Stored items from a collection

☆ ☆ ☆ ☆ ☆

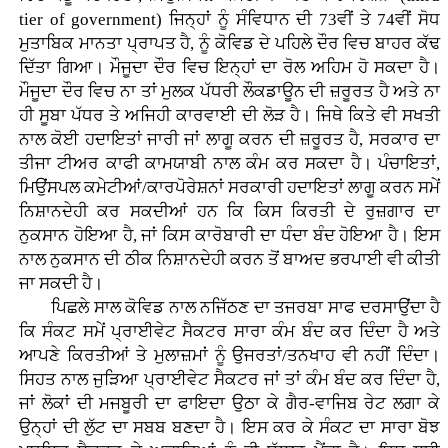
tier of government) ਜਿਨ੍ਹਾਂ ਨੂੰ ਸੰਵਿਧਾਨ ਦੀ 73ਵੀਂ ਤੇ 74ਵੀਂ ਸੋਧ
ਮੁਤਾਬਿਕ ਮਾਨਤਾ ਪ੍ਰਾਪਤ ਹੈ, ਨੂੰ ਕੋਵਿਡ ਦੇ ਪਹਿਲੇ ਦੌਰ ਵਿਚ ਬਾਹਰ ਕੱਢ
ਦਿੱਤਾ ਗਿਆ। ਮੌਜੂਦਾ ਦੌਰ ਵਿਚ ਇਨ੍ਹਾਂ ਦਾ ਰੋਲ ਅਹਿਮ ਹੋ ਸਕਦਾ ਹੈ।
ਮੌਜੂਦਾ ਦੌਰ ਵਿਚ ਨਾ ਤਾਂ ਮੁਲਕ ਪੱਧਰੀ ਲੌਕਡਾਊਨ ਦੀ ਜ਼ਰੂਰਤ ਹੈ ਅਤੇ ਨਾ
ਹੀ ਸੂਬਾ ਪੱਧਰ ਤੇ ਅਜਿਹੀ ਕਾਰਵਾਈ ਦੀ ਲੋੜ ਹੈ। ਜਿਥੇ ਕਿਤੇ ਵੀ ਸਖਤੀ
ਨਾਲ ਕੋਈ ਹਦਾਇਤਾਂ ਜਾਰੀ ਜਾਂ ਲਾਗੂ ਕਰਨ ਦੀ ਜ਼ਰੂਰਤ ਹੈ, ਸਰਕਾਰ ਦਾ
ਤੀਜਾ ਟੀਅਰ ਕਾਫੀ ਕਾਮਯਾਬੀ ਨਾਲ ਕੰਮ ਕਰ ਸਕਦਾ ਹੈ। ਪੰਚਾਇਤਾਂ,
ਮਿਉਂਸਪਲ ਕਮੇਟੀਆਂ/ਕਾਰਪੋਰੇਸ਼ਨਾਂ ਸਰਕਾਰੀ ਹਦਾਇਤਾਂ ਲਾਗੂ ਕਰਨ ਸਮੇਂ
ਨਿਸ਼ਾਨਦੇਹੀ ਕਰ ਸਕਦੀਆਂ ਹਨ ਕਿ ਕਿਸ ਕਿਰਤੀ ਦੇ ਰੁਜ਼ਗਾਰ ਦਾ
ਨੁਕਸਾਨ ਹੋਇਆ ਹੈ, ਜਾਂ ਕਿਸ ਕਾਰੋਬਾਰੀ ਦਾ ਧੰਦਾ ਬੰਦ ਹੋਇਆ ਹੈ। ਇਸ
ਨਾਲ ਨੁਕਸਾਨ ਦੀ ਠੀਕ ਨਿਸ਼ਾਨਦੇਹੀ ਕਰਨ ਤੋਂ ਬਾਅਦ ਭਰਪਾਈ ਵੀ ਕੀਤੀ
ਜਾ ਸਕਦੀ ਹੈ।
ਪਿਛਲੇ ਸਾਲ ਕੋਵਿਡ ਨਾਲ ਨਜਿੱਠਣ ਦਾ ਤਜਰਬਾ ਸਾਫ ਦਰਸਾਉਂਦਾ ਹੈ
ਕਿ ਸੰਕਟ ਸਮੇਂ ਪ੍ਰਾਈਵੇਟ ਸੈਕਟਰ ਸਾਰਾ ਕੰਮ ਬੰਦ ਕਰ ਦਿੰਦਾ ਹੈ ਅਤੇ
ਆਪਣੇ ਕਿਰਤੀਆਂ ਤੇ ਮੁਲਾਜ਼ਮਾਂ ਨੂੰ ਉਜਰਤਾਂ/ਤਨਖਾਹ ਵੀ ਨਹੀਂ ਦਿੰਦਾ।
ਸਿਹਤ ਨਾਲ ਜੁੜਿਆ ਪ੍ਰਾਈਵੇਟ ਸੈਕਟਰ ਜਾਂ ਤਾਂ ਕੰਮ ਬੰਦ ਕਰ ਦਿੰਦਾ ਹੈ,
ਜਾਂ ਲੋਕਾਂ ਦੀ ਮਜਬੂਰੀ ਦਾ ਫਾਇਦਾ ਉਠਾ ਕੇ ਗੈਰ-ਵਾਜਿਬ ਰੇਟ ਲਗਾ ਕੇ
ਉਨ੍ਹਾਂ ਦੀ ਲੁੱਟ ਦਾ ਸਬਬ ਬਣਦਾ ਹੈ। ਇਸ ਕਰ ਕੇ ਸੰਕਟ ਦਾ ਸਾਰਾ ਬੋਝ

☆ ☆ ☆ ☆ ☆

TASK ITEM: Reprint the entries above exactly, images removed.

RESULT OF THIS EXERCISE:
tier of government) ਜਿਨ੍ਹਾਂ ਨੂੰ ਸੰਵਿਧਾਨ ਦੀ 73ਵੀਂ ਤੇ 74ਵੀਂ ਸੋਧ
ਮੁਤਾਬਿਕ ਮਾਨਤਾ ਪ੍ਰਾਪਤ ਹੈ, ਨੂੰ ਕੋਵਿਡ ਦੇ ਪਹਿਲੇ ਦੌਰ ਵਿਚ ਬਾਹਰ ਕੱਢ
ਦਿੱਤਾ ਗਿਆ। ਮੌਜੂਦਾ ਦੌਰ ਵਿਚ ਇਨ੍ਹਾਂ ਦਾ ਰੋਲ ਅਹਿਮ ਹੋ ਸਕਦਾ ਹੈ।
ਮੌਜੂਦਾ ਦੌਰ ਵਿਚ ਨਾ ਤਾਂ ਮੁਲਕ ਪੱਧਰੀ ਲੌਕਡਾਊਨ ਦੀ ਜ਼ਰੂਰਤ ਹੈ ਅਤੇ ਨਾ
ਹੀ ਸੂਬਾ ਪੱਧਰ ਤੇ ਅਜਿਹੀ ਕਾਰਵਾਈ ਦੀ ਲੋੜ ਹੈ। ਜਿਥੇ ਕਿਤੇ ਵੀ ਸਖਤੀ
ਨਾਲ ਕੋਈ ਹਦਾਇਤਾਂ ਜਾਰੀ ਜਾਂ ਲਾਗੂ ਕਰਨ ਦੀ ਜ਼ਰੂਰਤ ਹੈ, ਸਰਕਾਰ ਦਾ
ਤੀਜਾ ਟੀਅਰ ਕਾਫੀ ਕਾਮਯਾਬੀ ਨਾਲ ਕੰਮ ਕਰ ਸਕਦਾ ਹੈ। ਪੰਚਾਇਤਾਂ,
ਮਿਉਂਸਪਲ ਕਮੇਟੀਆਂ/ਕਾਰਪੋਰੇਸ਼ਨਾਂ ਸਰਕਾਰੀ ਹਦਾਇਤਾਂ ਲਾਗੂ ਕਰਨ ਸਮੇਂ
ਨਿਸ਼ਾਨਦੇਹੀ ਕਰ ਸਕਦੀਆਂ ਹਨ ਕਿ ਕਿਸ ਕਿਰਤੀ ਦੇ ਰੁਜ਼ਗਾਰ ਦਾ
ਨੁਕਸਾਨ ਹੋਇਆ ਹੈ, ਜਾਂ ਕਿਸ ਕਾਰੋਬਾਰੀ ਦਾ ਧੰਦਾ ਬੰਦ ਹੋਇਆ ਹੈ। ਇਸ
ਨਾਲ ਨੁਕਸਾਨ ਦੀ ਠੀਕ ਨਿਸ਼ਾਨਦੇਹੀ ਕਰਨ ਤੋਂ ਬਾਅਦ ਭਰਪਾਈ ਵੀ ਕੀਤੀ
ਜਾ ਸਕਦੀ ਹੈ।
ਪਿਛਲੇ ਸਾਲ ਕੋਵਿਡ ਨਾਲ ਨਜਿੱਠਣ ਦਾ ਤਜਰਬਾ ਸਾਫ ਦਰਸਾਉਂਦਾ ਹੈ
ਕਿ ਸੰਕਟ ਸਮੇਂ ਪ੍ਰਾਈਵੇਟ ਸੈਕਟਰ ਸਾਰਾ ਕੰਮ ਬੰਦ ਕਰ ਦਿੰਦਾ ਹੈ ਅਤੇ
ਆਪਣੇ ਕਿਰਤੀਆਂ ਤੇ ਮੁਲਾਜ਼ਮਾਂ ਨੂੰ ਉਜਰਤਾਂ/ਤਨਖਾਹ ਵੀ ਨਹੀਂ ਦਿੰਦਾ।
ਸਿਹਤ ਨਾਲ ਜੁੜਿਆ ਪ੍ਰਾਈਵੇਟ ਸੈਕਟਰ ਜਾਂ ਤਾਂ ਕੰਮ ਬੰਦ ਕਰ ਦਿੰਦਾ ਹੈ,
ਜਾਂ ਲੋਕਾਂ ਦੀ ਮਜਬੂਰੀ ਦਾ ਫਾਇਦਾ ਉਠਾ ਕੇ ਗੈਰ-ਵਾਜਿਬ ਰੇਟ ਲਗਾ ਕੇ
ਉਨ੍ਹਾਂ ਦੀ ਲੁੱਟ ਦਾ ਸਬਬ ਬਣਦਾ ਹੈ। ਇਸ ਕਰ ਕੇ ਸੰਕਟ ਦਾ ਸਾਰਾ ਬੋਝ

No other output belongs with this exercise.